Last week I read aloud the essay “Joyas Voladoras” by Brian Doyle to a group of 6th graders. This is the first essay in Katherine Bomer’s book, The Journey is Everything: Teaching Essays that Students Want to Write for People who Want to Read Them.
In his essay, Brian Doyle crushes our own hearts by writing about the hearts of hummingbirds.
(Hummingbird) hearts are stripped to the skin for the war against gravity and inertia, the mad search for food, the insane idea of flight. The price of their ambition is a life closer to death; they suffer more heart attacks and aneurysms and ruptures than any other living creature. It’s expensive to fly. You burn out. You fry the machine. You melt the engine.
My students audibly gasped. Their reaction was pure emotion.
Katherine’s book leads us all on a quest for that reaction from our readers.
Watching my hummingbird, (Yes, he’s mine. I’ve named him Chuey), I realize that the smallest of beings, those minuscule moments, can bring about an emotional reaction.
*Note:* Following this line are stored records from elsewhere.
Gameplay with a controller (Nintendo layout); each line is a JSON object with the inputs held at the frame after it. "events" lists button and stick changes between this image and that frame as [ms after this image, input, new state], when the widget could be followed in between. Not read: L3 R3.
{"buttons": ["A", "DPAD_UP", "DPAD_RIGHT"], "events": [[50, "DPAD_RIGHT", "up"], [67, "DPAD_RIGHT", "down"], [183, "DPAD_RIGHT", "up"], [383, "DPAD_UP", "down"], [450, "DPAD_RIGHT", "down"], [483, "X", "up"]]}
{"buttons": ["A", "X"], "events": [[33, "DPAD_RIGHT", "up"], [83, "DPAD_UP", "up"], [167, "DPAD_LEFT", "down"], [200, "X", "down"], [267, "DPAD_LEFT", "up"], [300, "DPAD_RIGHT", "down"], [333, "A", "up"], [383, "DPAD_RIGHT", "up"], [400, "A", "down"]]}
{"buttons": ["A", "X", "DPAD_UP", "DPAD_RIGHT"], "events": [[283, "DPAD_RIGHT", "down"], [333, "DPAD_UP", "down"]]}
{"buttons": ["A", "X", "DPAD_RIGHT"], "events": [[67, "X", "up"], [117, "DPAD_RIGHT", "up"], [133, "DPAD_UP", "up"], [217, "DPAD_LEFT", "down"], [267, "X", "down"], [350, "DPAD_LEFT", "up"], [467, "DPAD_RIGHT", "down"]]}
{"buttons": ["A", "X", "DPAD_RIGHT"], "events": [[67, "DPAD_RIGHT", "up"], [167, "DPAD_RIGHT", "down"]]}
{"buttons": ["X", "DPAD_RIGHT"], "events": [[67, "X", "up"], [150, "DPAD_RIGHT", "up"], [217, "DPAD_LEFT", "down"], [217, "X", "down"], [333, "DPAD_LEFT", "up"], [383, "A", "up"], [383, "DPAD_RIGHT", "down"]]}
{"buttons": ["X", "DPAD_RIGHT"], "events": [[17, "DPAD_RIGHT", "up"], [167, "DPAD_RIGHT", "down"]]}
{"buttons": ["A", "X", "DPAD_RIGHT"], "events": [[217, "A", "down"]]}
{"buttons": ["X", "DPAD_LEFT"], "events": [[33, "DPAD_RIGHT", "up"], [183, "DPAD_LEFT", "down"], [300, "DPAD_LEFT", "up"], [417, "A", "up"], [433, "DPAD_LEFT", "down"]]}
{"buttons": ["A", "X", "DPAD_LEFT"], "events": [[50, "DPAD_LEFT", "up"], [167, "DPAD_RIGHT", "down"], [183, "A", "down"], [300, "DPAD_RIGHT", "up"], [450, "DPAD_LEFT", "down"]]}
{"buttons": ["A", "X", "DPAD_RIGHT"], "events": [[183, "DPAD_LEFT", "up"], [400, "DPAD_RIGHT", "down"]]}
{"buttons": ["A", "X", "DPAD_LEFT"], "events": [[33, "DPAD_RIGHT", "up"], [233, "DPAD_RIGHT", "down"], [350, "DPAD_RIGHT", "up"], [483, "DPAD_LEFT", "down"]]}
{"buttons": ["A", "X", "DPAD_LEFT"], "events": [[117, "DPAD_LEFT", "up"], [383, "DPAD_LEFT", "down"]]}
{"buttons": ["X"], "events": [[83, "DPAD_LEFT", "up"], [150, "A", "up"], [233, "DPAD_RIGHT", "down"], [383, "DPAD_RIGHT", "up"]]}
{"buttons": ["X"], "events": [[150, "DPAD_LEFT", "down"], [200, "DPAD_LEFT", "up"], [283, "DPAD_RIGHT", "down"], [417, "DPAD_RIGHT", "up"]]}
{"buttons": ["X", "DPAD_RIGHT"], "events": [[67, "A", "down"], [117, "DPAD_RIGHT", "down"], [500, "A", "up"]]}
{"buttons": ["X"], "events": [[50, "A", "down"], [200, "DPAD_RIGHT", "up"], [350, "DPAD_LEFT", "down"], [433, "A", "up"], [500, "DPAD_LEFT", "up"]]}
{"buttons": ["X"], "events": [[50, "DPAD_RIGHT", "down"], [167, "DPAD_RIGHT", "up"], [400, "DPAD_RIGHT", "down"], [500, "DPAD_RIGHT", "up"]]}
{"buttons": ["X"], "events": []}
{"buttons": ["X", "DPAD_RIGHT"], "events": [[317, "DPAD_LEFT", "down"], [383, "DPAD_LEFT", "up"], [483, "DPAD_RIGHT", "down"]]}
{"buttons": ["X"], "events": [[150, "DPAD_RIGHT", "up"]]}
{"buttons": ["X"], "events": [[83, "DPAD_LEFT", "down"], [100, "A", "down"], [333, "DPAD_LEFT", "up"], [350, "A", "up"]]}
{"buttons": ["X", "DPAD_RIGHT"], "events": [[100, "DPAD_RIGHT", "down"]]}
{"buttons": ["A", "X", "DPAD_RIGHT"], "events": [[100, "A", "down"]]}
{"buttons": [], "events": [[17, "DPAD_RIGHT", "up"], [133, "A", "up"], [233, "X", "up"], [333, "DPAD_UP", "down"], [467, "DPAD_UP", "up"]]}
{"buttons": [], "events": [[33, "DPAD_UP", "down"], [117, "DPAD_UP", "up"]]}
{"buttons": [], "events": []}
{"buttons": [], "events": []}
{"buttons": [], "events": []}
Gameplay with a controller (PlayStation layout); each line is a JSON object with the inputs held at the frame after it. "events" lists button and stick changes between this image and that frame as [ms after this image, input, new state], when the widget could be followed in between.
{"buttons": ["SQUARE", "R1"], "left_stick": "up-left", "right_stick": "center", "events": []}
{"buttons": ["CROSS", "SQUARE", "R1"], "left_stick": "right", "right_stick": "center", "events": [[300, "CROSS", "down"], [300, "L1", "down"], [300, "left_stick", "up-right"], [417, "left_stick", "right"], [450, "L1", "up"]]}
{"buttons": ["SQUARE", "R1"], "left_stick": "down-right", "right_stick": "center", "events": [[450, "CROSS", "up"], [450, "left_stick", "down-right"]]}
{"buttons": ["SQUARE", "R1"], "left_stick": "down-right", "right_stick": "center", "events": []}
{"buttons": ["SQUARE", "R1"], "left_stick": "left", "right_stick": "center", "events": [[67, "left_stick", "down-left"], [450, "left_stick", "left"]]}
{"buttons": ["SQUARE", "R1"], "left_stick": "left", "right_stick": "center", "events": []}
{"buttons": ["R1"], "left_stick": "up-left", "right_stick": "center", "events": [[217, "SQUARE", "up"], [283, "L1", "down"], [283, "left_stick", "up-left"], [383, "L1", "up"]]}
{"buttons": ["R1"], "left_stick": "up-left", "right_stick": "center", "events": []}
However, to be open to these moments, I must be willing to write…every day.
Monday, I asked my students to start the class time sitting with their notebooks for 10 minutes and just writing. This freedom to express whatever was happening in their heads excited my young writers. There wasn’t a sound except the clicking of pencils for 10 minutes. Then they couldn’t wait to share!
- Jacob wrote about a song he couldn’t get out of his head.
- Noah wrote about imagining that everything was made of candy.
- Madison wrote about the fire drill earlier in the school day.
To grow my young students into writers, I need to help them view their world as something worth writing about. To show them, I join them. I write freely and share the dribble that comes out on the page. I talk to them about how we must weed through the dribble to find some good stuff. To find those small moments worth savoring and sharing.